McCarter Theater Center, Princeton, New Jersey, May 16, 2006

A Review

I feel as though I have been to real dance theater for the first time in quite a while.

The set (screens, scrims, and frames), all hung to fly, was there before it “happened”—with motion captions, dialogues (in several languages) and graphics variously projected. As the audience filtered in they were introduced to the serious agenda of Blind Date. Who could quarrel with its theme? War is seductive; it is engendered by doctrine, both secular and religious. It is addictive, and Bill T. makes that clear by liking war to nicotine: we really could give it up if both God and we were willing.

I didn’t mind having a literary theme a bit, because the production was so well knit, all pieces lending to the whole. And the glorious dancing!! Not a disconcerting mover in the lot, a full dozen, I believe. Who could count (or would want to) with the stage as active as a stirred up ant hill? The intricate and apt group choreography was sometimes as sedate and well knit as a pavane, sometimes as exuberant and scattered as a barn dance. In one dance the company sang the “Star-spangled Banner”—a battle dance (which we see again in a reprise) wherein one dancer and then another falls backward to the ground.

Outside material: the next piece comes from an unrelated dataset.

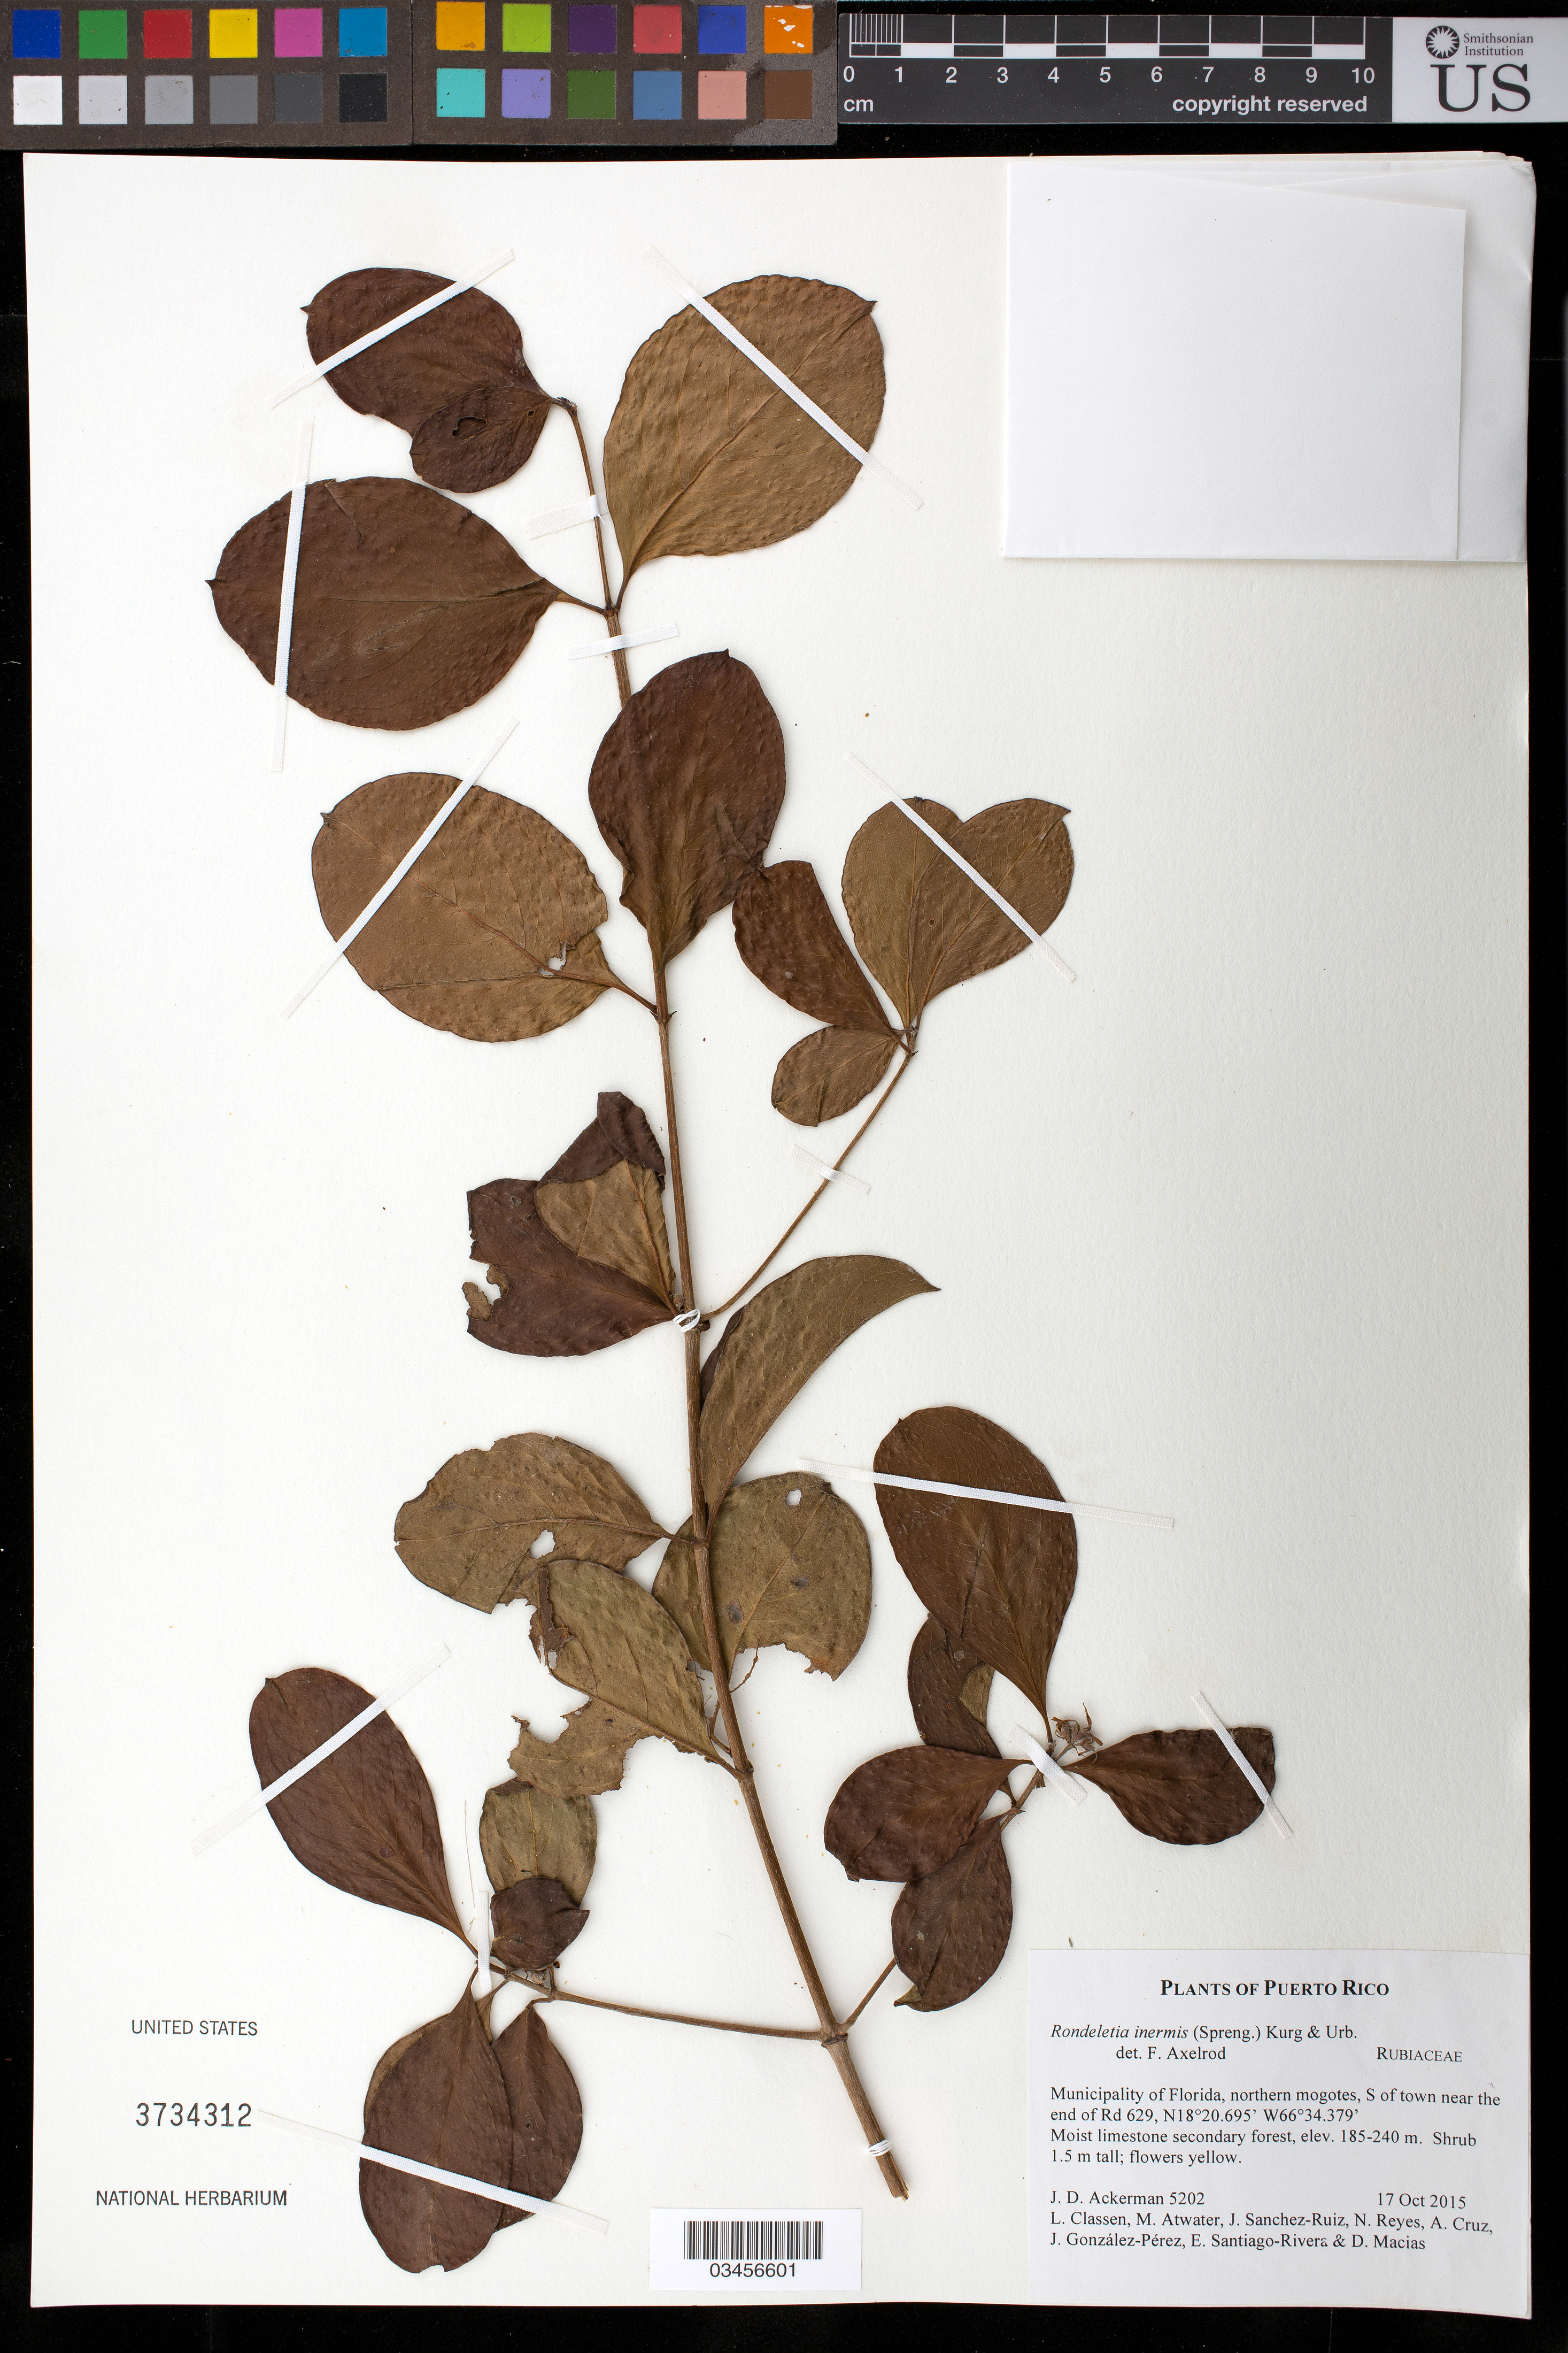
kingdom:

Preview clip of the Bill T. Jones/Arnie Zane Dance Company’s multimedia dance titled Blind Date

Blind Date illustrates the seduction of war through a costumed duck. The duck chooses to don another costume—the uniform—and then in a melee of a dance, ends in a torrent of feathers. There are so many, many wonderful bits of solos, duets, trios, and... My kinetic pouch is just stuffed.

Every contributing artist is to be truly commended for pooling their time and talents to the making of a great piece for our time.